As if to prove Cline's accusations, the Baltimore World, a local weekly paper
undoubtedly controlled by local business elements, published a different account of
the January 8 incident which was widely distributed in the neighborhood around the
Polish American Hall. The article, which included a poem, is especially interesting
in that it exemplified a racist discourse that was clearly promoted by elements in
the local white elite, and that had adherents among local workers. It contained
lurid images of interracial sexuality mixed with animalistic portrayals of Black men:
"A thick Black hand on a slim, white back... Black paws fondle the white girl's
charms." The attackers were depicted as defenders of a combined Americanism
and white purity — one of the attackers is quoted as saying mWe are proud of our
ancestry and our American citizenship'" — thereby making white synonymous with
American and Black synonymous with foreign (a potentially effective approach to
those segments of a largely ethnic and immigrant community anxious to rid
themselves of foreignness). Communism and radicalism were not only depicted as
foreign, they were racialized: "the red of Russia, the black of the Congo, and the
white of European nationals will not mix." A claim that Roosevelt Coleman was
saved by the police "just as the mob was threatening an Eastern shore necktie party"
---------------
Translate this sentence from the excerpt about the Baltimore World into Spanish: "The article, which included a poem, is especially interesting in that it exemplified a racist discourse that was clearly promoted by elements in the local white elite, and that had adherents among local workers." The material isn't needed.

**EXCERPTED DATA**
---------------
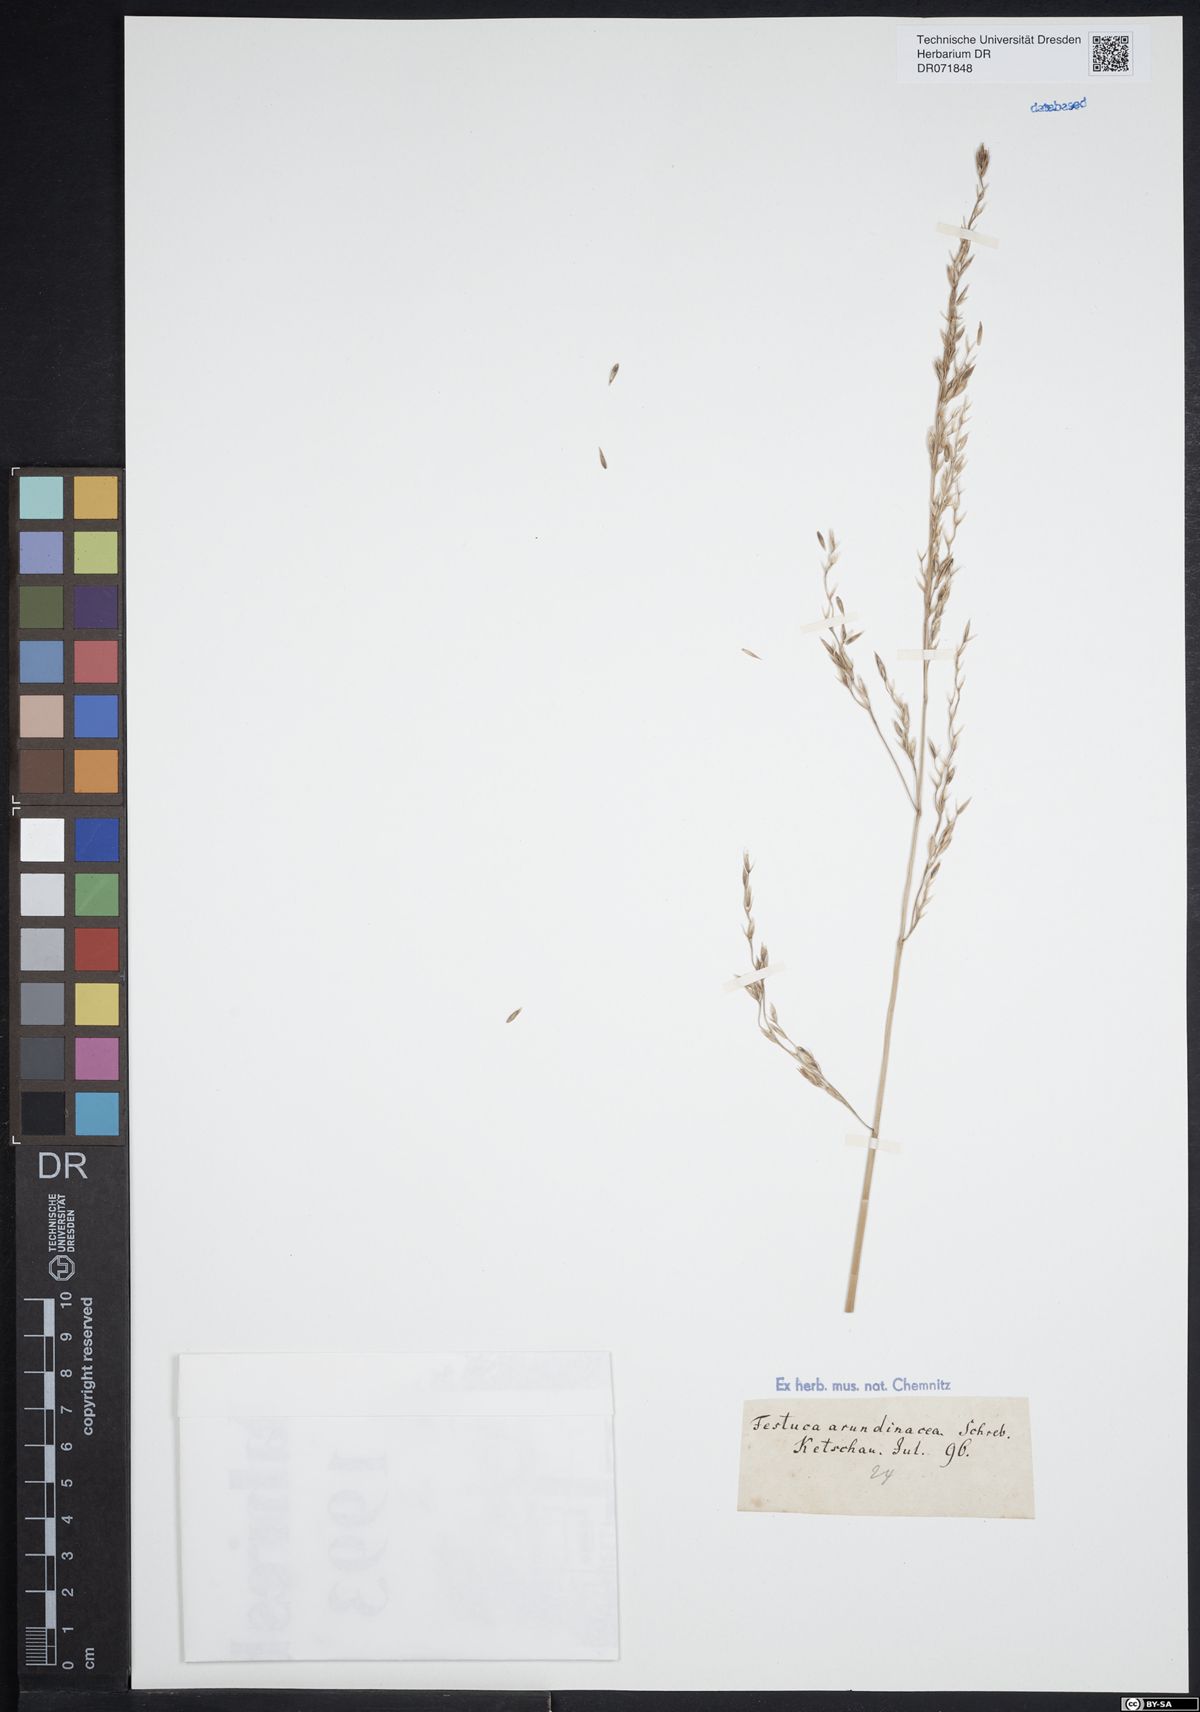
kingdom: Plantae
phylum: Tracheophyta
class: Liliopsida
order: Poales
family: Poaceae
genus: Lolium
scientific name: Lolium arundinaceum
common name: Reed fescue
---------------
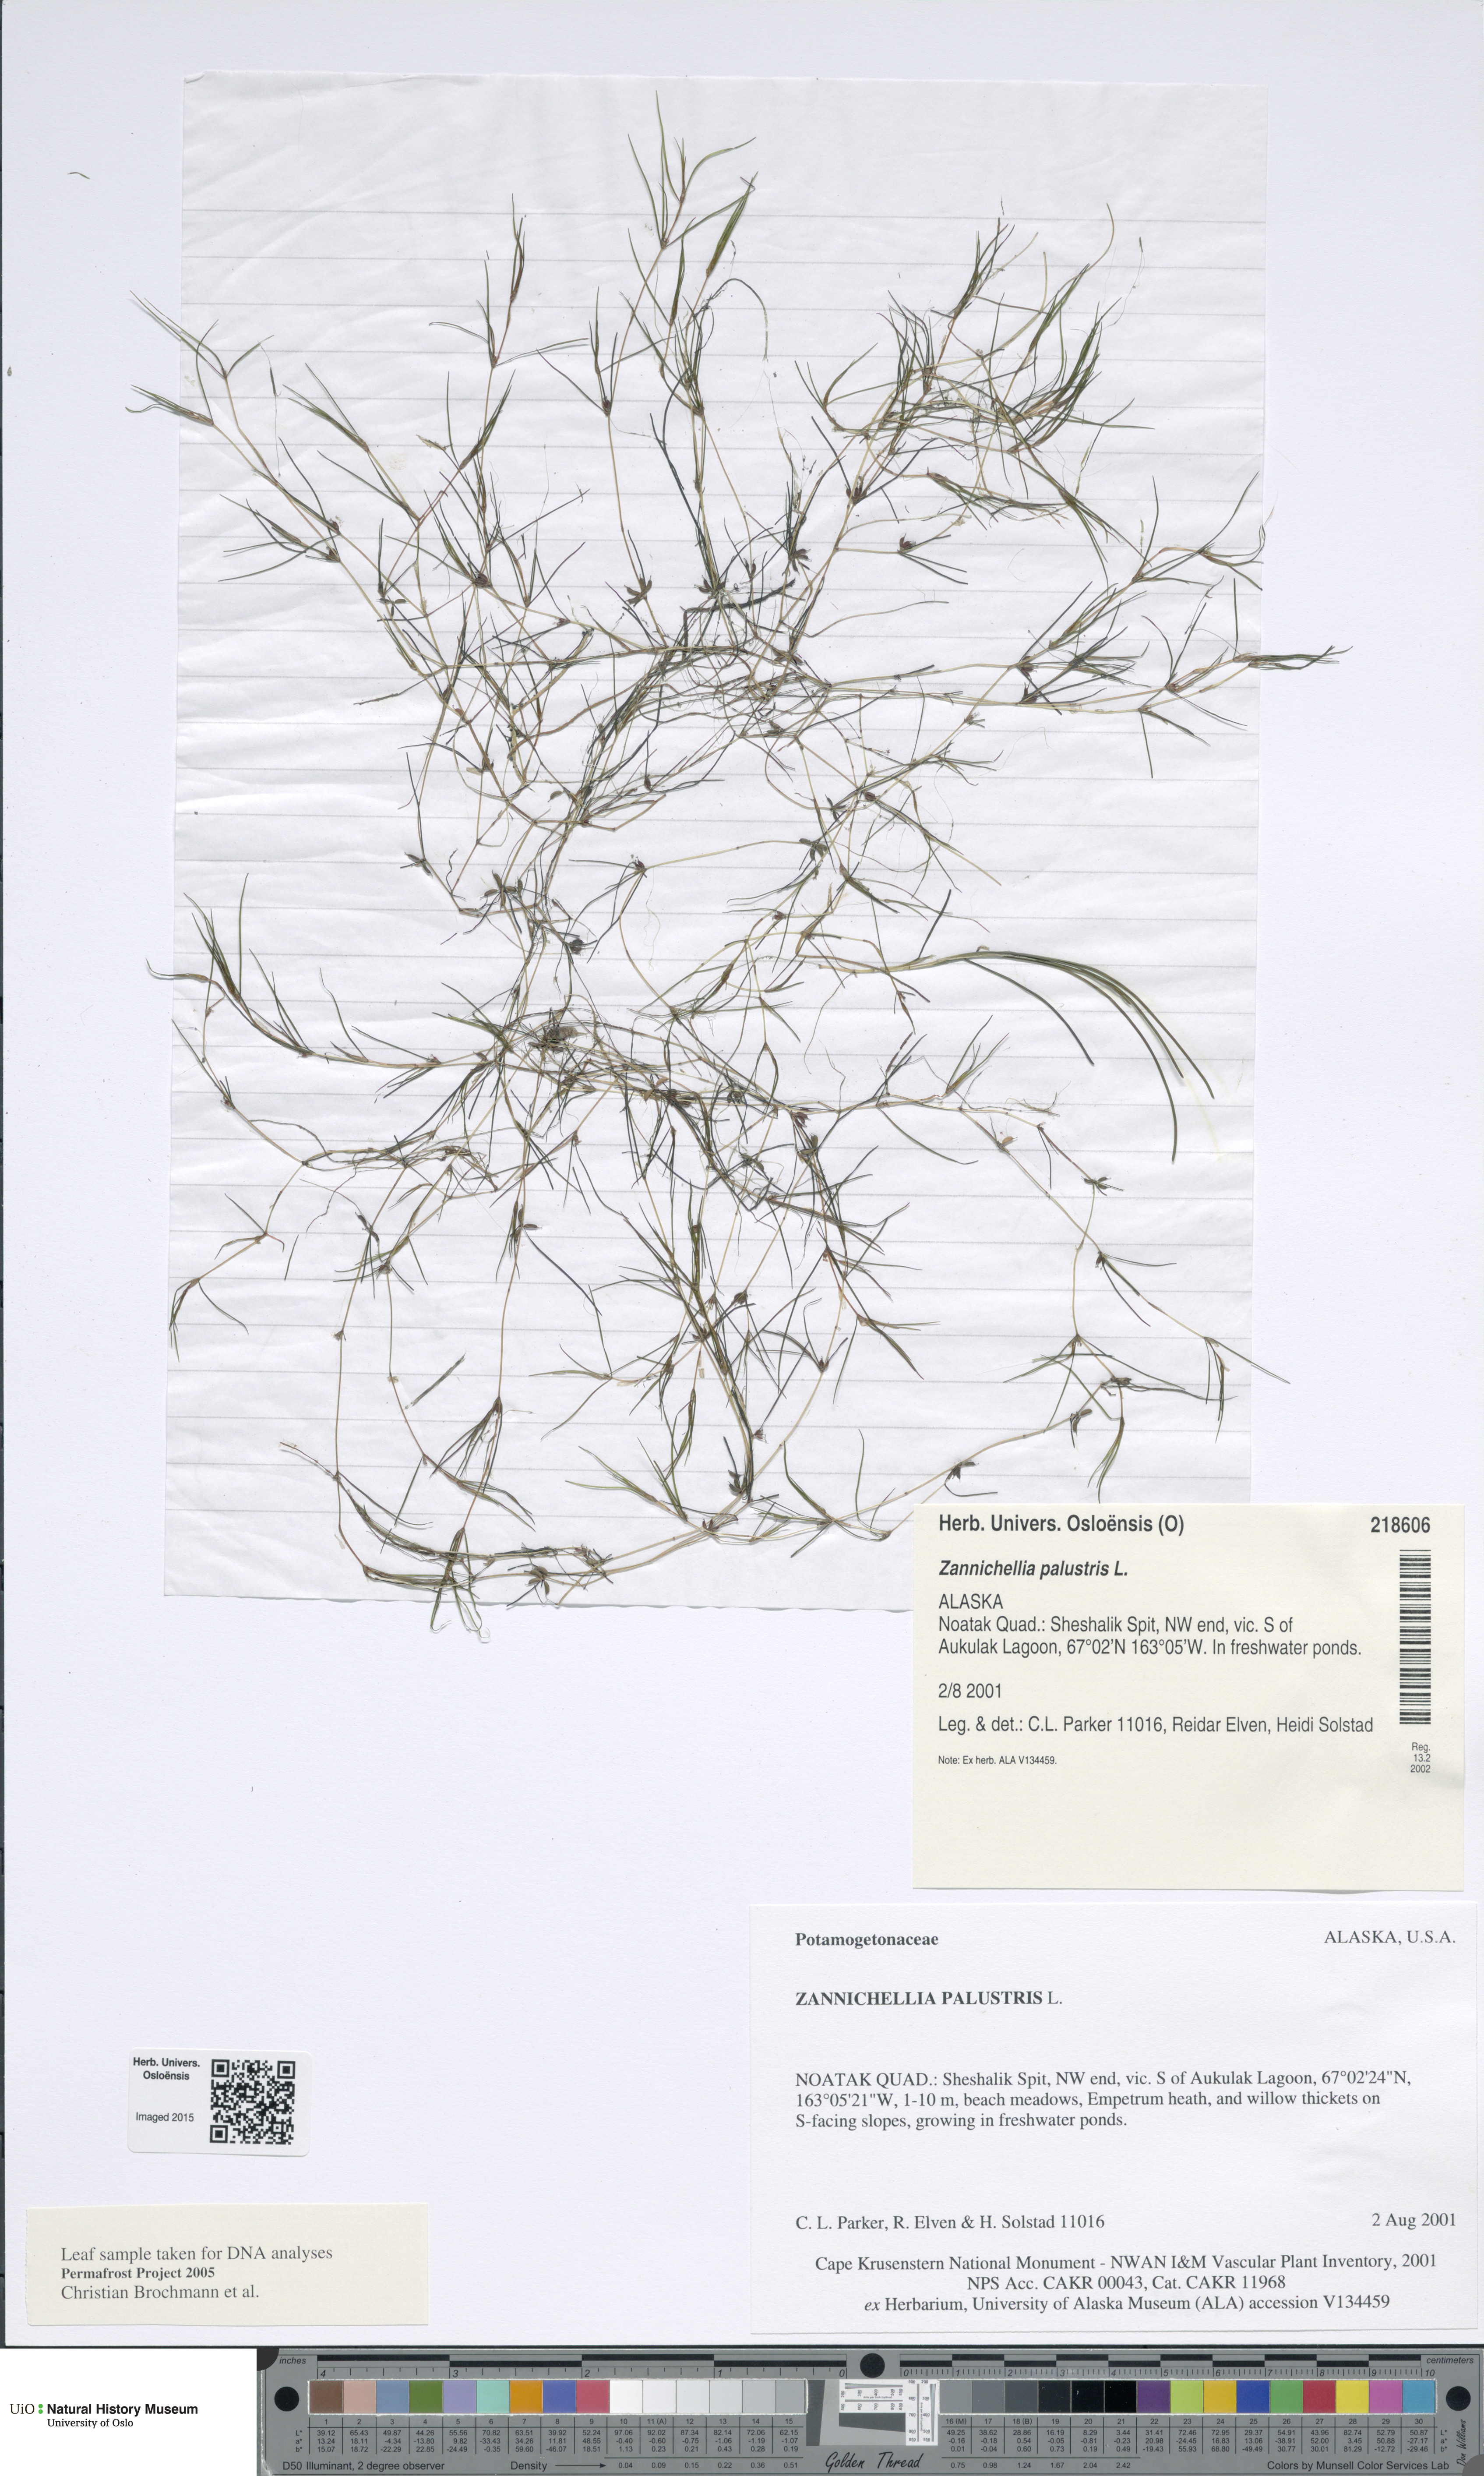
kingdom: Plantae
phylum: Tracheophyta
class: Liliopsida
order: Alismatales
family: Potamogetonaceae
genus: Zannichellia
---------------
**THE SOLUTION**
El artículo, que incluía un poema, resulta especialmente interesante porque ejemplificaba un discurso racista que era claramente promovido por elementos de la élite blanca local y que tenía adeptos entre los trabajadores locales.